Victoire du Tea Party sur Occupy Wall Street

2013/01/08 | Par Pierre Dubuc

Dans l’édition de janvier 2013 du Monde Diplomatique, on retrouve, sous la plume de Thomas Frank, une longue analyse de l’échec du mouvement Occupy Wall Street (OWS). Passant en revue les nombreux livres et articles consacrés au phénomène Occupy Wall Street, Thomas Frank les trouvent ennuyeux parce que « tous, à quelques exceptions près, racontent les mêmes anecdotes, citent les mêmes communiqués, déroulent les mêmes interprétations historiques, s’attardent sur les mêmes broutilles ».

Selon Thomas, « la manière dont OWS est présentée dans ces ouvrages donne l’impression qu’elle n’avait rien d’autre à proposer que la construction de ‘‘communautés’’ dans l’espace public et l’exemple donné au genre humain par le noble refus d’élire des porte-parole ».

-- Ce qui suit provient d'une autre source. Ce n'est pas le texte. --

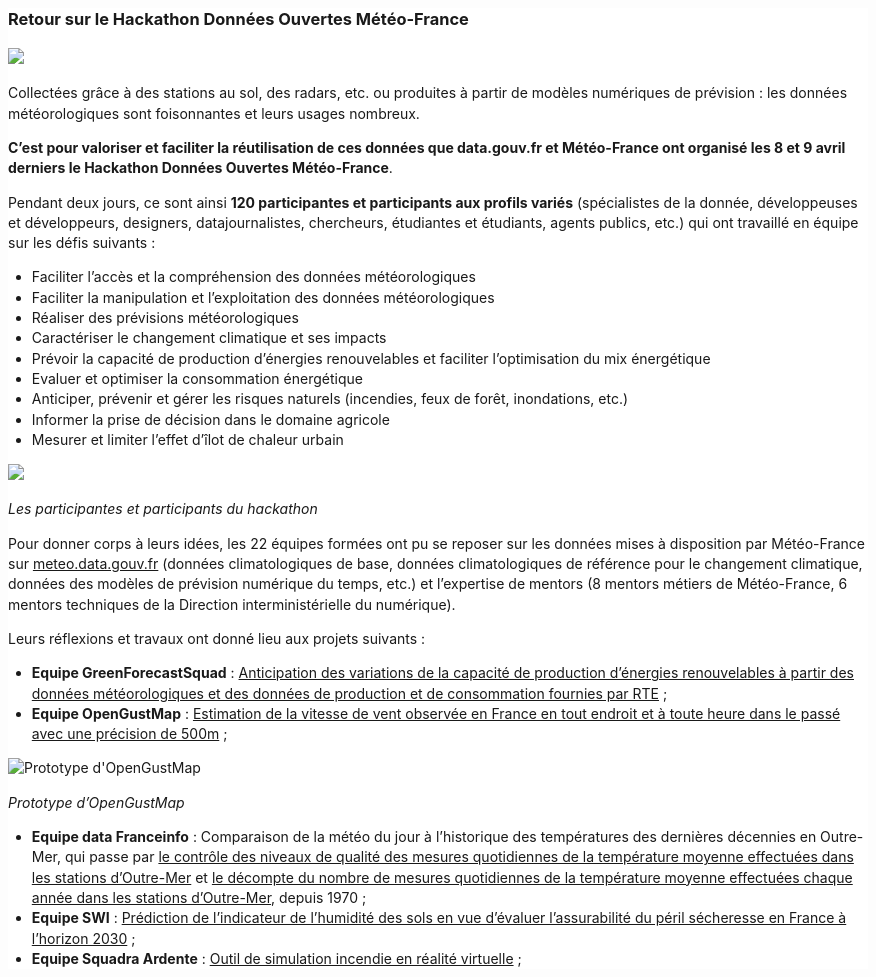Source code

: 
### Retour sur le Hackathon Données Ouvertes Météo-France

<img src="https://static.data.gouv.fr/images/c6/b4f494d54c46e4af98f14712c8f703.png" style="width: 100%">

Collectées grâce à des stations au sol, des radars, etc. ou produites à partir de modèles numériques de prévision : les données météorologiques sont foisonnantes et leurs usages nombreux.

**C’est pour valoriser et faciliter la réutilisation de ces données que data.gouv.fr et Météo-France ont organisé les 8 et 9 avril derniers le Hackathon Données Ouvertes Météo-France**.

Pendant deux jours, ce sont ainsi **120 participantes et participants aux profils variés** (spécialistes de la donnée, développeuses et développeurs, designers, datajournalistes, chercheurs, étudiantes et étudiants, agents publics, etc.) qui ont travaillé en équipe sur les défis suivants :

- Faciliter l’accès et la compréhension des données météorologiques
- Faciliter la manipulation et l’exploitation des données météorologiques
- Réaliser des prévisions météorologiques
- Caractériser le changement climatique et ses impacts
- Prévoir la capacité de production d’énergies renouvelables et faciliter l’optimisation du mix énergétique
- Evaluer et optimiser la consommation énergétique
- Anticiper, prévenir et gérer les risques naturels (incendies, feux de forêt, inondations, etc.)
- Informer la prise de décision dans le domaine agricole
- Mesurer et limiter l’effet d’îlot de chaleur urbain

<img src="https://raw.githubusercontent.com/thanhhale7/images/main/Retour-1.jpg" width="600"/>

*Les participantes et participants du hackathon* 

Pour donner corps à leurs idées, les 22 équipes formées ont pu se reposer sur les données mises à disposition par Météo-France sur [meteo.data.gouv.fr](http://meteo.data.gouv.fr) (données climatologiques de base, données climatologiques de référence pour le changement climatique, données des modèles de prévision numérique du temps, etc.) et l’expertise de mentors (8 mentors métiers de Météo-France, 6 mentors techniques de la Direction interministérielle du numérique).

Leurs réflexions et travaux ont donné lieu aux projets suivants :

- **Equipe GreenForecastSquad** : [Anticipation des variations de la capacité de production d’énergies renouvelables à partir des données météorologiques et des données de production et de consommation fournies par RTE](https://www.data.gouv.fr/fr/reuses/anticiper-la-production-denergies-renouvelables-et-ameliorer-loptimisation-du-mix-energetique-1/) ;
- **Equipe OpenGustMap** : [Estimation de la vitesse de vent observée en France en tout endroit et à toute heure dans le passé avec une précision de 500m](https://www.data.gouv.fr/fr/reuses/estimer-la-vitesse-maximale-de-vent-enregistree-en-france/) ;

![Prototype d'OpenGustMap](https://raw.githubusercontent.com/thanhhale7/images/main/Retour-2.png "entrez le titre de l'image ici")

*Prototype d’OpenGustMap*

- **Equipe data Franceinfo** : Comparaison de la météo du jour à l’historique des températures des dernières décennies en Outre-Mer, qui passe par [le contrôle des niveaux de qualité des mesures quotidiennes de la température moyenne effectuées dans les stations d’Outre-Mer](https://www.data.gouv.fr/fr/reuses/niveaux-de-qualite-de-la-temperature-moyenne-quotidienne-tntxm-dans-les-stations-doutre-mer/) et [le décompte du nombre de mesures quotidiennes de la température moyenne effectuées chaque année dans les stations d’Outre-Mer](https://www.data.gouv.fr/fr/reuses/niveaux-de-renseignement-de-la-temperature-moyenne-quotidienne-tntxm-dans-les-stations-doutre-mer/), depuis 1970 ;
- **Equipe SWI** : [Prédiction de l’indicateur de l’humidité des sols en vue d’évaluer l’assurabilité du péril sécheresse en France à l’horizon 2030](https://www.data.gouv.fr/fr/reuses/prediction-de-lindicateur-de-lhumidite-des-sols-swi-en-vue-devaluer-lassurabilite-du-peril-secheresse-en-france-a-horizon-2030/) ;
- **Equipe Squadra Ardente** : [Outil de simulation incendie en réalité virtuelle](https://www.youtube.com/watch?v=sj9W-idn0ME) ;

« Bâtir une culture de lutte démocratique est certes utile », reconnaît Thomas, mais « le refus de formuler des propositions a constitué une grave erreur tactique ». Il rappelle que « le compte rendu quasi officiel de l’aventure, assimile toute velléité programmatique à un fétiche conçu pour maintenir le peuple dans l’aliénation de la hiérarchie et de la servilité » et que, selon plusieurs des participants, « un mouvement de protestation qui ne formule aucune exigence serait le chef-d’œuvre ultime de la vertu démocratique ».

« En s’interdisant d’exiger quoi que ce soit, OWS s’est enfermé dans le ‘‘ culte de la participation’’. Autant dire dans une protestation dont le contenu se résume à la satisfaction d’avoir protesté », conclut-il.

Thomas attribue ce cul-de-sac à la composition du mouvement, issu principalement du monde universitaire américain. Il s’étonne que le mouvement ne se soit pas attaqué aux frais de scolarité qui font qu’il n’est pas rare qu’un diplômé arrive sur le marché du travail avec des dettes dépassant les 100 000 $.

Pour illustrer son point de vue, il donne l’exemple du mouvement étudiant québécois. « Que l’on songe aux manifestations qui ont ébranlé le Québec le printemps dernier, quand une partie importante de la population est venue soutenir dans la rue l’exigence estudiantine d’une éducation accessible à tous : là-bas, le mouvement a gagné. Les étudiants ont obtenu presque tout ce qu’ils demandaient. La protestation sociale a fait valser les portes de l’université. »

« Occupy Wall Street a réalisé d’excellentes choses, reconnaît Thomas. Il a su trouver un bon slogan, identifier le bon ennemi et capter l’imagination populaire. Il a donné forme à une culture protestataire démocratique. Il a redonné vigueur à la notion de solidarité, vertu cardinale de la gauche » mais il n’est pas « parvenu à faire cause commune avec le peuple ».

Le bilan de OWS est mince lorsqu’on le compare à un autre mouvement s’inspirant du même courant libertarien, celui du Tea Party. Thomas rappelle que « grâce à ces bénévoles de la surenchère, le Parti républicain est redevenu majoritaire à la Chambre des représentants; dans les législatures d’État, il a pris six cents sièges aux démocrates. Le Tea Party a même réussi à propulser un des siens, M. Paul Ryan, à la candidature pour la vice-présidence des États-Unis ».

D’où est venu ce succès? Thomas écrit : « Le succès venant, le Tea Party a remisé au placard ses discours bravaches sur l’organisation horizontale. Autant de boniments dont la principale vocation était d’appâter le client. Ce mouvement, contrairement à OWS, n’avait pas de penseurs poststructuralistes, mais il disposait d’argent, de réseaux et de l’appui d’une grande chaîne de télévision (Fox News). Aussi n’a-t-il pas tardé à produire des dirigeants, des revendications et un alignement fructueux sur le Parti républicain. Occupy Wall Street n’a pas pris ce chemin-là. L’horizontalité, il y croyait vraiment. Après avoir connu un succès foudroyant, il s’est disloqué en vol. »

Thomas conclut son analyse, dont nous ne donnons qu’un bref résumé, par ces mots : « L’ordre ancien perdure et il apparaît de plus en plus évident que seul un mouvement social de masse, solidement ancré à gauche, pourra mettre fin à l’ère néolibérale. Malheureusement, OWS n’en fut pas un ».